She followed a boyfriend to Sheffield where everyone was starting labels or clubs – this was when Pulp and electronic label Warp were building momentum – and where she formed Moloko by accident after approaching future boyfriend and bandmate Mark Brydon in a club, asking him: "Do you like my tight sweater?" That question became their debut album's title. Where is the What if the What Is in Why? was the first of its songs that they unleashed.

“It was a pretty sort of out-there thing for our first,” says Murphy, proudly. Its drum programming foreshadowed early jungle, she says, and its lyrics – about reincarnation, blind men filling up with light and birds with nowhere to fly – are psychedelic and strange.

“I was aware that I wasn’t experienced enough to write a soul song at that point, and even said it in interviews: I would be bullshitting you if I wrote about how painful my last breakup was, because it wasn’t. So I went somewhere else – into my head, my imagination, to a place where I was acting, playing parts, like performance art.” She has felt happy in that place ever since.

Forever More, Moloko (2003)

By Moloko's last album, Murphy could write soul songs. 2003's Statues was made after she broke up with Brydon, the only person with whom she had ever made music.

“It felt like maybe I’m destroying everything. Maybe I’m not going to be able to make records without him. What the fuck have I done with the last eight years? I was 29. Worried, to say the least.”

Forever More is a "fucking masterpiece," she gushes – the arrangement by producer and long-term associate Eddie Stevens remains one of her favourites. It begins darkly with squelchy sub-bass, before disco brass turns Murphy's lovelorn lyrics ("Gotta find me somebody/But there's nobody to love me") into prime Salsoul material.

Do her and Brydon ever talk now? “No, not much, no. Very rarely, something comes up where I have to ring him, and he goes: ‘Ugh. It’s not you, is it?’”

[Data records]
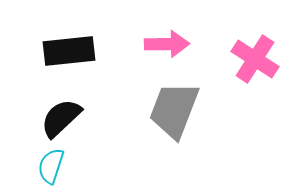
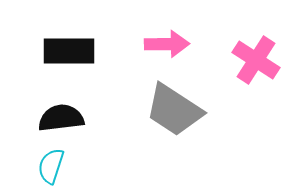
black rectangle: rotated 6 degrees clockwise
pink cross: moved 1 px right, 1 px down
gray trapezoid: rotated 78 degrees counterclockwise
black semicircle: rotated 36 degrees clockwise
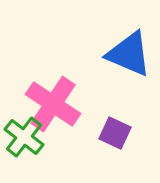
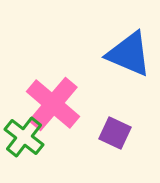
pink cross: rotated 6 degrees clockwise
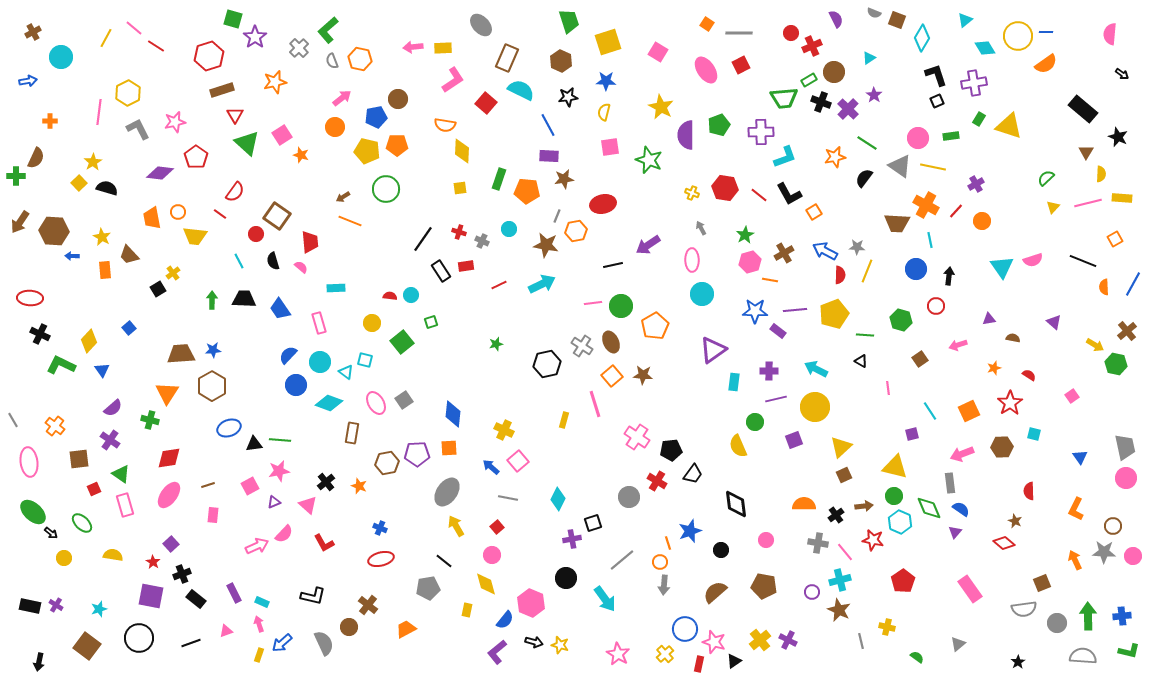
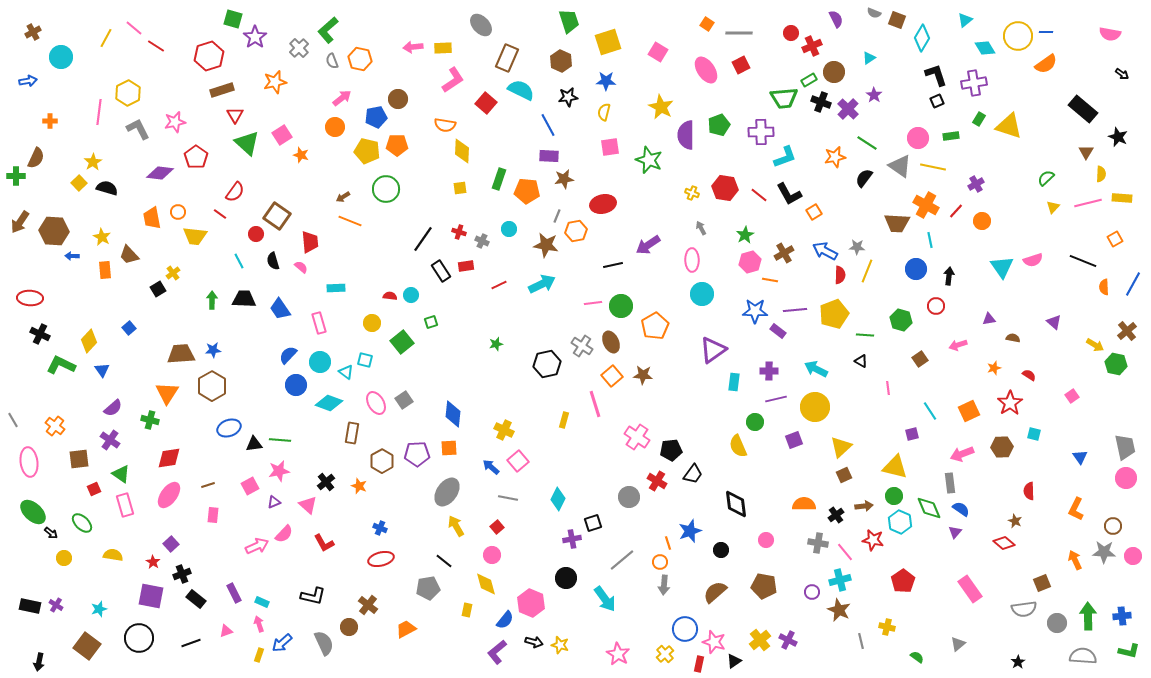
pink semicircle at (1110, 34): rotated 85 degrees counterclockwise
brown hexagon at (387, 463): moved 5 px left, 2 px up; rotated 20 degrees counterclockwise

-- Problem to work on --
Name every person identified by name in the text about Moloko.

-- Result --
Murphy
Mark Brydon
Eddie Stevens